Hi,
Thank you for this work! Here is my review of the document.
Thanks,
Francesca
The response includes the
parameters described in Section 5.6.2 of the ACE framework
[I-D.ietf-ace-oauth-authz].
The fact that the profile parameter with value "mqtt_tls" is included in this
response must be specified here.
--
" The Client and the AS MUST
perform mutual authentication."
I am not sure this is a testable statement. What about specifying that they
MUST use a protocol that provides mutual authentication instead?
--
The Client requests an access token
from the AS as described in Section 5.6.1 of the ACE framework
[I-D.ietf-ace-oauth-authz], however, it MUST set the profile
parameter to 'mqtt_tls'.
Why adding this here? This is in practice implementing a negotiation of
profile. If this is necessary in this MQTT profile I am wondering why it is
defined here and not in the framework. In general, I dislike the profile to
contradict what defined in the framework.
--
When CBOR is used, the
interactions must implement Section 5.6.3 of the ACE framework
[I-D.ietf-ace-oauth-authz].
normative MUST?

-- What you will do --
(a) According to the draft review, what value must the Client set for the profile parameter when requesting an access token from the AS?
(b) List every section number of the ACE framework cited in the draft review.
(c) Write the next part of the draft review, starting after its final line.

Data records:

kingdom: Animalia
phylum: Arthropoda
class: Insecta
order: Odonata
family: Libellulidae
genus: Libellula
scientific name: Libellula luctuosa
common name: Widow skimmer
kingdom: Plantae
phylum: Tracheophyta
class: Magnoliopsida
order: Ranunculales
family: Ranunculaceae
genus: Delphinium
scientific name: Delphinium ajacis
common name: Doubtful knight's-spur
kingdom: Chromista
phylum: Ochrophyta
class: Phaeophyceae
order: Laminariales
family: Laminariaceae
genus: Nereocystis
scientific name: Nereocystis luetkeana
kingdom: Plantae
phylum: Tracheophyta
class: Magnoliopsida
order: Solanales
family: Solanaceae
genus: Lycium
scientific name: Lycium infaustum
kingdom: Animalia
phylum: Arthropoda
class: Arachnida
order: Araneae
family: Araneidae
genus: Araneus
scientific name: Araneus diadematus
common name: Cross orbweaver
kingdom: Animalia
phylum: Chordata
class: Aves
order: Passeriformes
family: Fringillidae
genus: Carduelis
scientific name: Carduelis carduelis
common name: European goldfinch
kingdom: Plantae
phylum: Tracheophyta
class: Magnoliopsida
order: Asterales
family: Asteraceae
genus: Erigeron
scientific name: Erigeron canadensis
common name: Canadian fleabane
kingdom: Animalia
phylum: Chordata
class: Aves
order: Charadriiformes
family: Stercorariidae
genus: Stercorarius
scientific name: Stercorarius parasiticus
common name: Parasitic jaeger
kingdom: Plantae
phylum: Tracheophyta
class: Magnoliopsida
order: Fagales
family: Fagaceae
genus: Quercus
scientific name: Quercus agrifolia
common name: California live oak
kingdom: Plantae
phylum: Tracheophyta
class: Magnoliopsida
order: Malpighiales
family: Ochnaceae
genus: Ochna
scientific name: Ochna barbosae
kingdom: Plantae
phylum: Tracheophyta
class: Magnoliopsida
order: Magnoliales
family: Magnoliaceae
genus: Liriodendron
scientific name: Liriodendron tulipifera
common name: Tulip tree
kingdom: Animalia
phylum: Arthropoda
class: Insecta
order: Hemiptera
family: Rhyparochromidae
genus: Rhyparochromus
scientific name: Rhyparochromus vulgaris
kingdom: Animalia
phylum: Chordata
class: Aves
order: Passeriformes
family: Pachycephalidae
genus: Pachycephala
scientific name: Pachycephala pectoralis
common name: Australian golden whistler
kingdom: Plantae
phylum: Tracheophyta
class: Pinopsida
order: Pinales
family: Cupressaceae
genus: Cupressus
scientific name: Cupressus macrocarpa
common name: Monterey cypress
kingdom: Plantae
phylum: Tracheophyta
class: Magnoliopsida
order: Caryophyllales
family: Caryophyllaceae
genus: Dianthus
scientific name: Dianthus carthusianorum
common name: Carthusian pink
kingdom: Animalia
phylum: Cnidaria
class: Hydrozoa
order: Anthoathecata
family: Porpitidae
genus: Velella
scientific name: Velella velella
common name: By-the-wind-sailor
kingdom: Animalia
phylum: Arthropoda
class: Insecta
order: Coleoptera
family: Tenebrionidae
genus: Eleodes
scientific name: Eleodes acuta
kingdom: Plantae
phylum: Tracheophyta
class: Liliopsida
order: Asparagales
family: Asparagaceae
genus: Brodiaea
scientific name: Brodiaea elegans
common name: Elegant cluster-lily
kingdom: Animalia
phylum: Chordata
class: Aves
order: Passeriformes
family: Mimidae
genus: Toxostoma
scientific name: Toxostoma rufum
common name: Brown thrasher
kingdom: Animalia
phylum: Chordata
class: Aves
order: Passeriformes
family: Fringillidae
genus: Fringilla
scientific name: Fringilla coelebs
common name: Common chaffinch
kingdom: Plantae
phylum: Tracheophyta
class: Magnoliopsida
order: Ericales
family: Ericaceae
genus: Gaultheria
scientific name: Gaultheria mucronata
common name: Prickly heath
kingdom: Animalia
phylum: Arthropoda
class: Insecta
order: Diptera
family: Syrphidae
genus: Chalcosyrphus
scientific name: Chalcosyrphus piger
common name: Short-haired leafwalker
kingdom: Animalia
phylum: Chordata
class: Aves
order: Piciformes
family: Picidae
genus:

-- Results for the exercise --
(a) 'mqtt_tls'

(b) Section 5.6.2, Section 5.6.1, Section 5.6.3

(c)
--
The Client and the Broker MUST perform mutual authentication.
Same as before, is this a testable statement? Maybe this sentence does not need
to use normative language, but rather descriptive. The details of what Client
and Broker MUST do is in the following sentences.
--
"TLS:Known(RPK/PSK)-MQTT:ace": This option SHOULD NOT be chosen.
Any reason why this is a SHOULD NOT? Can we add motivation of when this would
be allowed (although not recommended)
--
It is RECOMMENDED that the Client follows TLS:Anon-MQTT:ace.
I think it would be helpful to say when this option is recommended vs the
others. In the next section, it is described in more details that the
communication with authz-info is done with "TLS:Anon-MQTT:None" and then after
that TLS:Known(RPK/PSK)-MQTT:none. This seems to not agree with the
recommendation, which is why I think the recommendation needs more context.
--
In this profile, the Broker SHOULD always start with a
clean session regardless of how these parameters are set.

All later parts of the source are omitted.